1. Black Swan. An elegant and surreal masterwork from Darren Aronofsky about a ballerina who will stop at nothing to reach the top of the New York ballet scene. This film about madness, artistic rigor, and Tchaikovsky's Swan Lake is haunting and voluptuous in equal measure. The prologue encompasses the film's essence: the seduction of the Swan Queen by the evil Rothbart deftly balances grace with terror.
2. A Prophet. A fascinating work from Jacques Audiard about a convict who must kill or be killed. The level of fascination and artistry in this film reminded me of the foreign-language films back in 2001. The convict foresees a deer crossing right as the unsavory characters who have enlisted him in their scheme run over the deer in slow motion. This earns him the name "a prophet."
3. Never Let Me Go. Mark Romanek's elegiac adaptation of the Kazuo Ishiguro novel about a totalitarian society where some children are raised to have their organs harvested in a series of "donations." The somber color palette is derived in homage to Lindsay Anderson's boarding school drama if.... The film becomes more bleak, stark, and monochromatic toward the end. The earthtones of the boarding school and a nearby windswept beach give way to a final act composed of silvery blues and greys. A narrow hospital corridor is glimpsed with a frail Keira Knightley struggling to walk past. The film is an emotional tour de force.
4. The Social Network is David Fincher's look at a new generation and the phenomenon of social networking sites.
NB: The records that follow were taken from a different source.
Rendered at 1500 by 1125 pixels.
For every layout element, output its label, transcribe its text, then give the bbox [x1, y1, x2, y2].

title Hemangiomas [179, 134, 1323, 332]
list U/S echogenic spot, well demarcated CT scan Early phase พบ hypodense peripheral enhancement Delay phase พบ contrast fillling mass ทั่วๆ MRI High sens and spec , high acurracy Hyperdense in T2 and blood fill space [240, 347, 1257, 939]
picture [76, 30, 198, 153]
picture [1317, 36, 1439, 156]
The movie is composed of skilled, exhibitionist stretches of film that examine -- as if under a microscope -- college life, parties, elite final-exam study clubs, web businesses, entrepreneurship, and double-crossing. The music by Trent Reznor is thrillingly subtle. The main character, Facebook founder Mark Zuckerberg, winds up being the youngest billionaire in the world. By the time this information crawls on the screen, this character study has charmed the wits out of you. The first scene is a master class in writing.
5. Inception. This is an intricate film about dreams that is in love with paradoxes. One shot to look for is Ellen Page's character falling from a high-rise building and awakening. Every time a character dies in a dream, they wake up in real life. Things get more complex as circumstances build and interweave. A van falls into a river for what seems like forever. Sets at the beginning are inspired by a Japanese aesthetic. A city folds in on itself in a puzzling display of cinematic adroitness from filmmaker Christopher Nolan. The memory of a loved one haunts the Leonardo DiCaprio character and this bittersweet nostalgia gives the film its motif.
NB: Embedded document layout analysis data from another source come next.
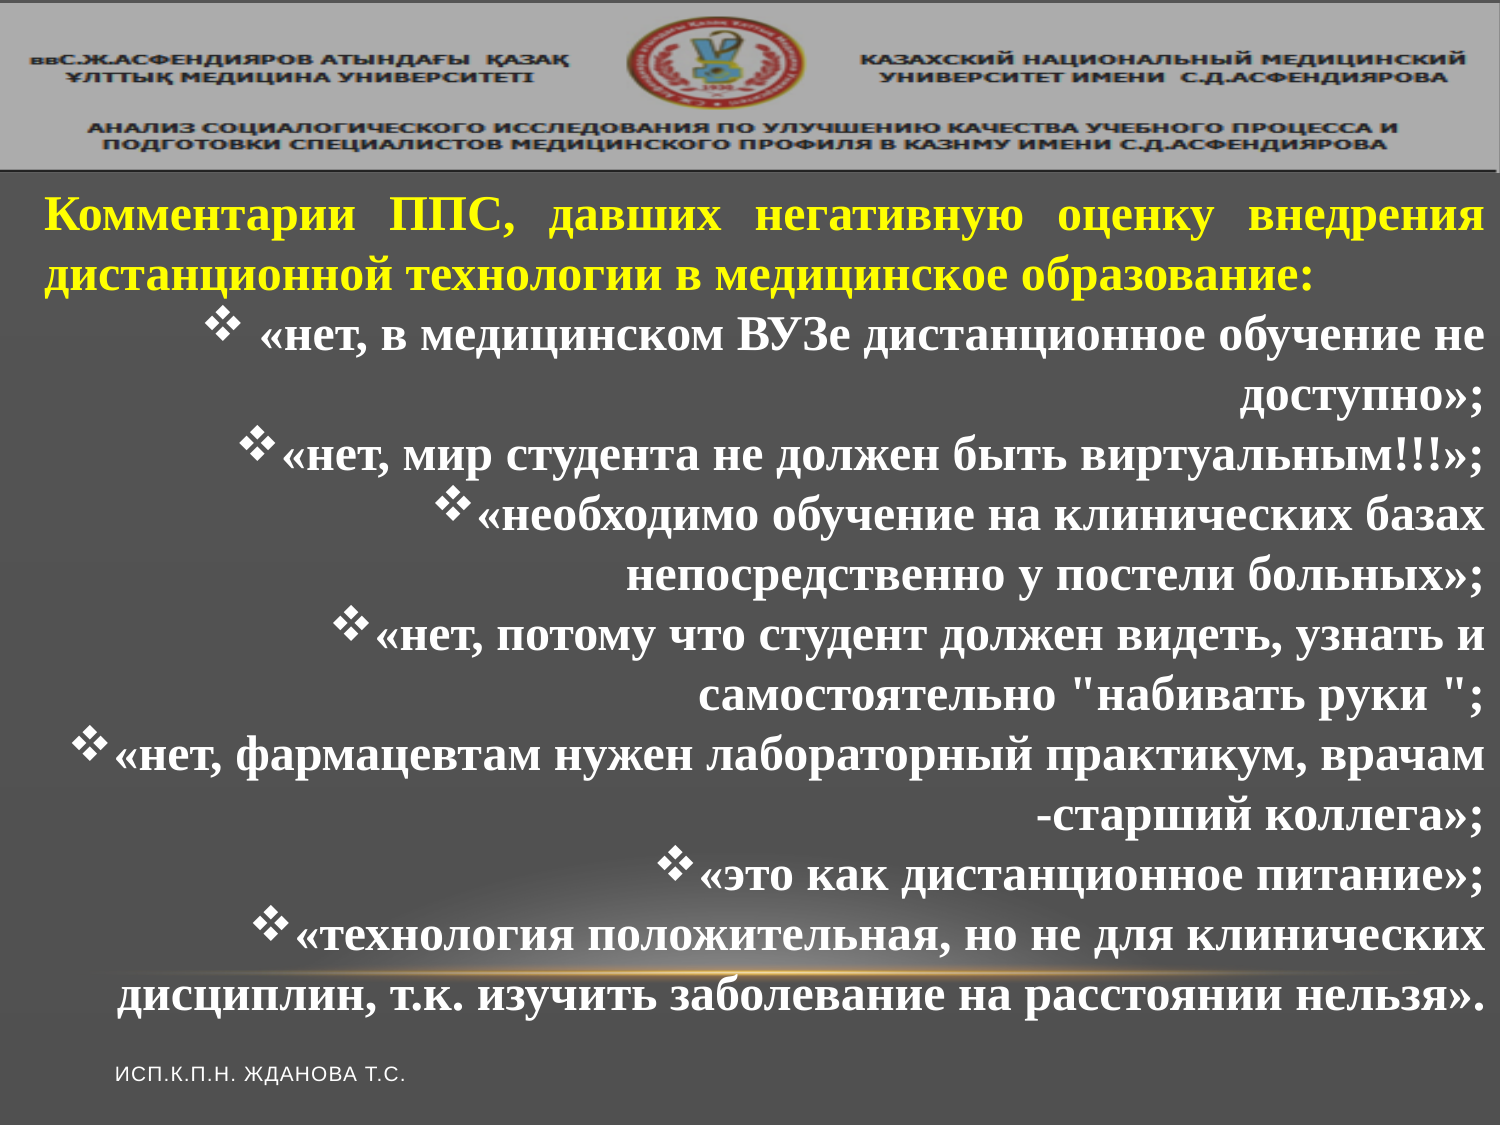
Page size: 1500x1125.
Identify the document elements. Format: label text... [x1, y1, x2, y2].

picture [0, 0, 1500, 1125]
text_box Комментарии ППС, давших негативную оценку внедрения дистанционной технологии в медицинское образование: «нет, в медицинском ВУЗе дистанционное обучение не доступно»; «нет, мир студента не должен быть виртуальным!!!»; «необходимо обучение на клинических базах непосредственно у постели больных»; «нет, потому что студент должен видеть, узнать и самостоятельно "набивать руки "; «нет, фармацевтам нужен лабораторный практикум, врачам -старший коллега»; «это как дистанционное питание»; «технология положительная, но не для клинических дисциплин, т.к. изучить заболевание на расстоянии нельзя». [29, 184, 1500, 1125]
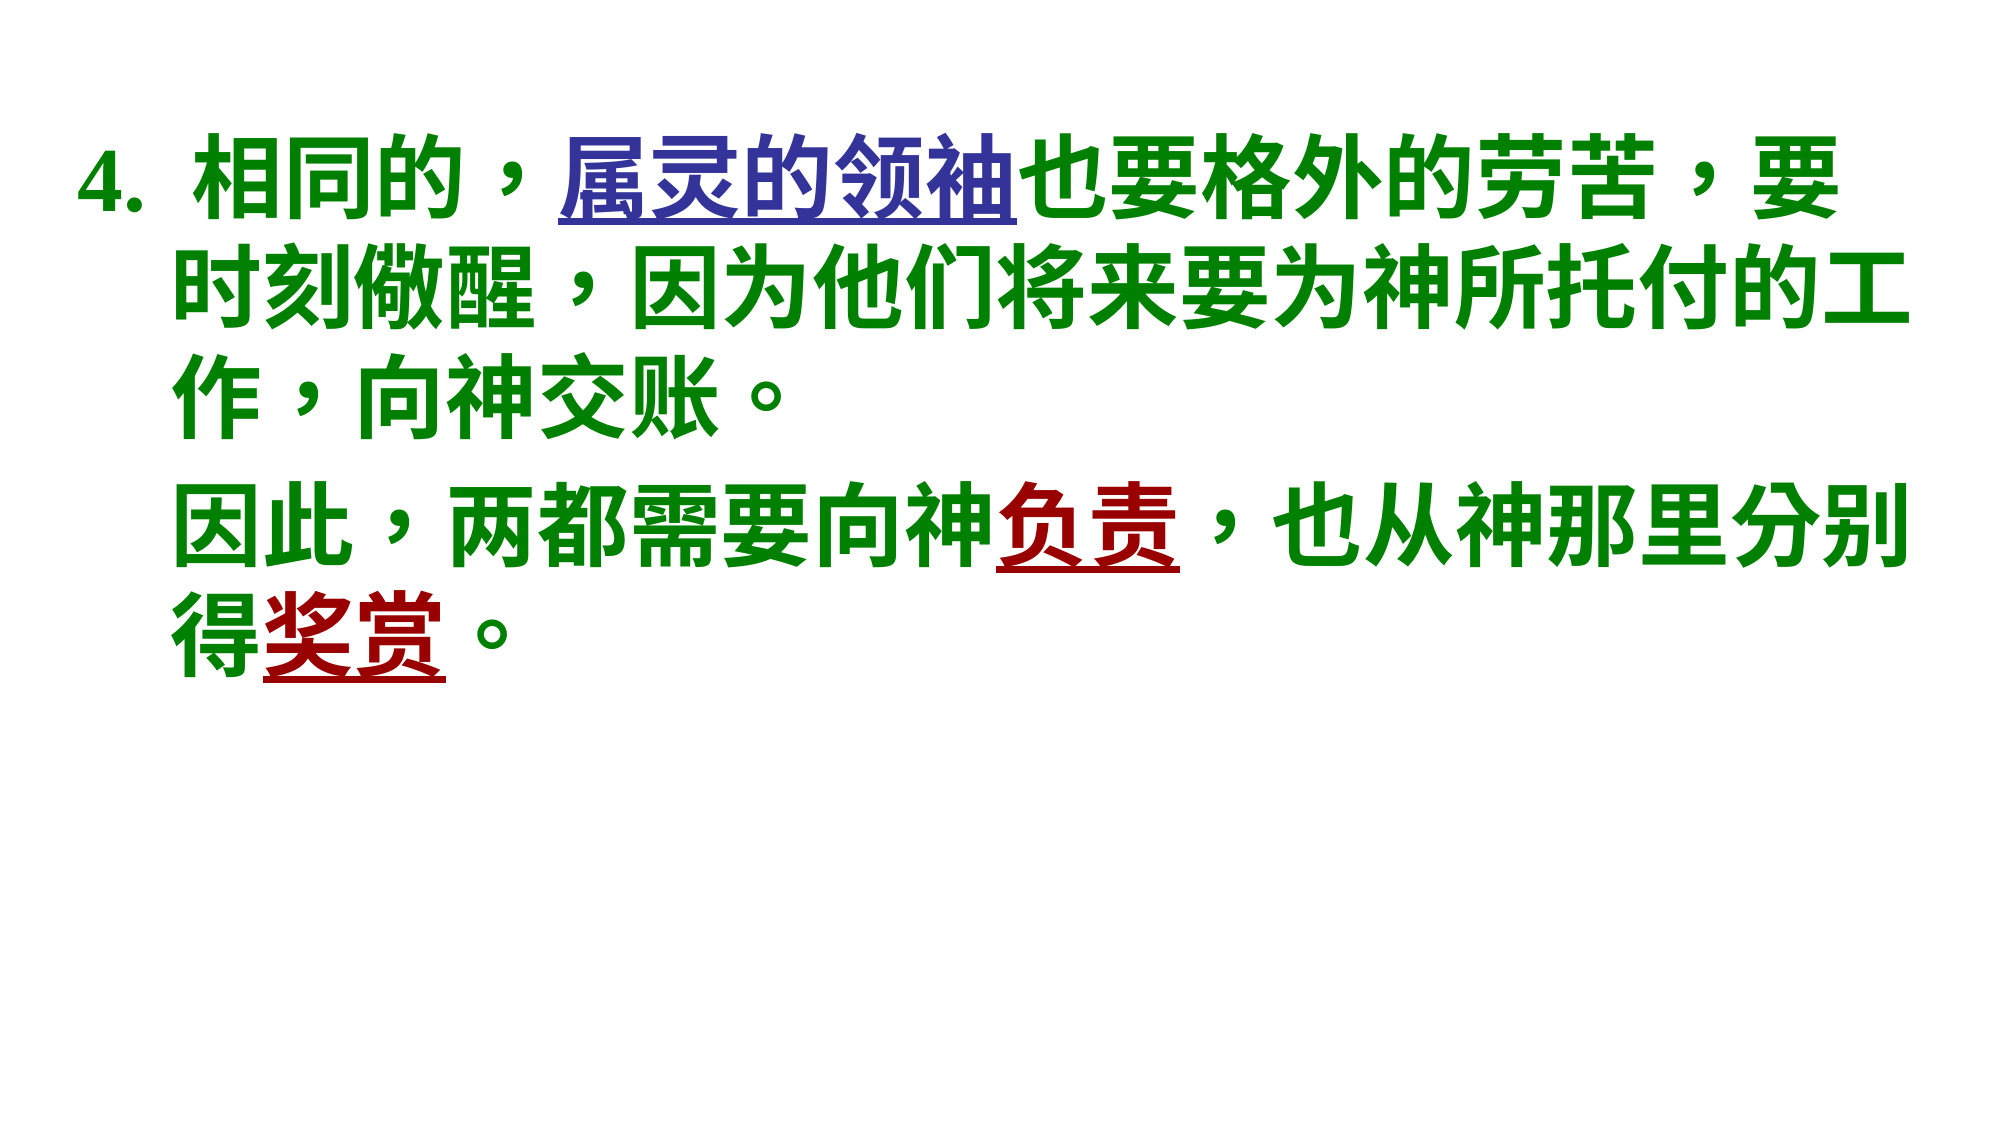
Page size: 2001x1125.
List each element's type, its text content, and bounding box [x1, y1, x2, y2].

subtitle 4. 相同的，属灵的领袖也要格外的劳苦，要时刻儆醒，因为他们将来要为神所托付的工作，向神交账。 因此，两都需要向神负责，也从神那里分别得奖赏。 [62, 112, 1938, 1125]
6. Another Year. Mike Leigh's portrait of kindred spirits has deep themes and an eye for nuances of character. A jolly couple (Jim Broadbent and Ruth Sheen) is happy that their young son is settling down with a nice, chirpy young lady. Sheen's co-worker (Lesley Manville) is a fixture at family functions. The overzealous co-worker has a drinking problem and copes better with her friends around her. A funeral leads the film into bleaker emotional waters and Leigh is an accomplished storyteller who captures the gloom surrounding such an event. "The work by Ruth Sheen, with her lovable overbite, is worthy of Oscar consideration" (Roger Ebert, Chicago Sun-Times).
7. 127 Hours is an energetic and triumphant film by Danny Boyle about the struggle of Aron Ralston to survive after being pinned to a Utah canyon wall by a rock. In this true story, Ralston had to amputate his left arm after much duress. The film is filled to the brim with joy and sorrow. James Franco's performance as Ralston is infused with the agony and the ecstasy of the situation. Dream sequences illustrate what the character would do if he could defeat this dilemma of being caught between a rock and a hard place.
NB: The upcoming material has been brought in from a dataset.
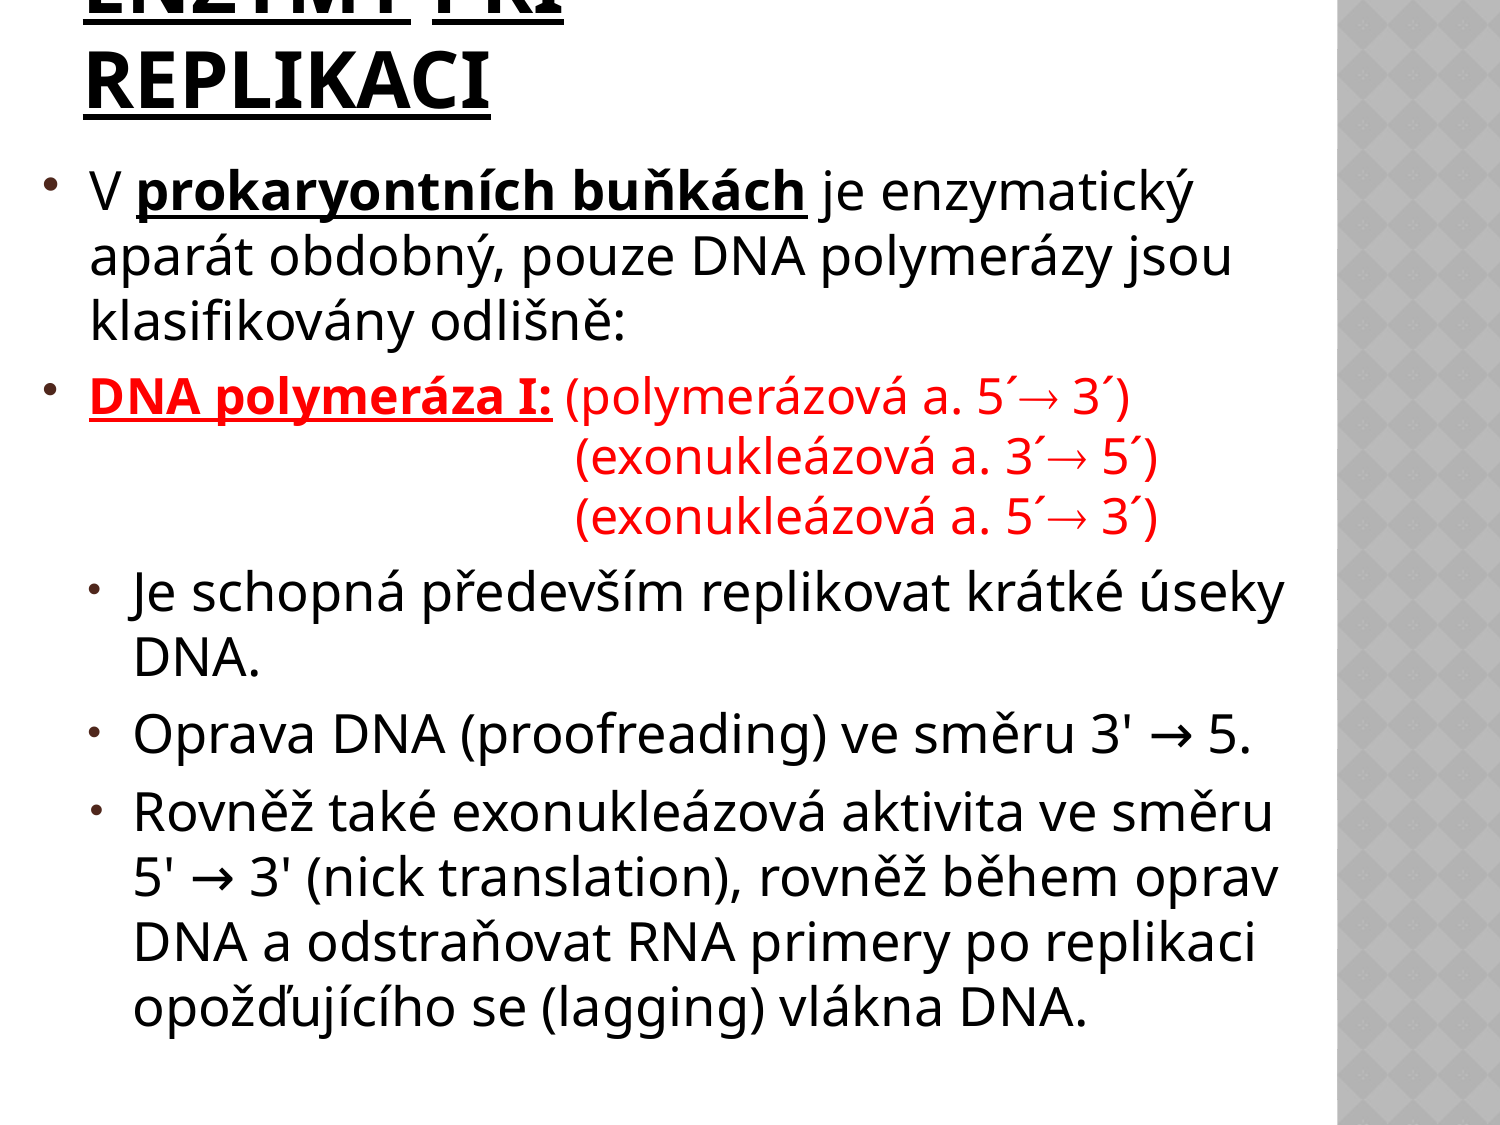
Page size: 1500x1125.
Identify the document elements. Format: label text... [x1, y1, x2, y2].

list V prokaryontních buňkách je enzymatický aparát obdobný, pouze DNA polymerázy jsou klasifikovány odlišně: DNA polymeráza I: (polymerázová a. 5´ 3´) (exonukleázová a. 3´ 5´) (exonukleázová a. 5´ 3´) Je schopná především replikovat krátké úseky DNA. Oprava DNA (proofreading) ve směru 3' → 5. Rovněž také exonukleázová aktivita ve směru 5' → 3' (nick translation), rovněž během oprav DNA a odstraňovat RNA primery po replikaci opožďujícího se (lagging) vlákna DNA. [29, 149, 1317, 1094]
title ENZYMY Při replikaci [75, 0, 975, 124]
8. The Girl with the Dragon Tattoo. The bleak story about a lost girl and the computer hacker and detective who join forces to solve this decades-old mystery. Stylistically and visually the film resembles The Princess and the Warrior or Run Lola Run, though with a more deliberate pace. The film's psychological tension reminds one of Bruno Dumont's L'Humanite.
9. The Illusionist. Sylvain Chomet's pungent and whimsical animated homage to Jacques Tati.
10. Shutter Island. Incendiary and passionate work from Martin Scorsese. A scathing indictment of the way psychiatric institutions were run in the '50s.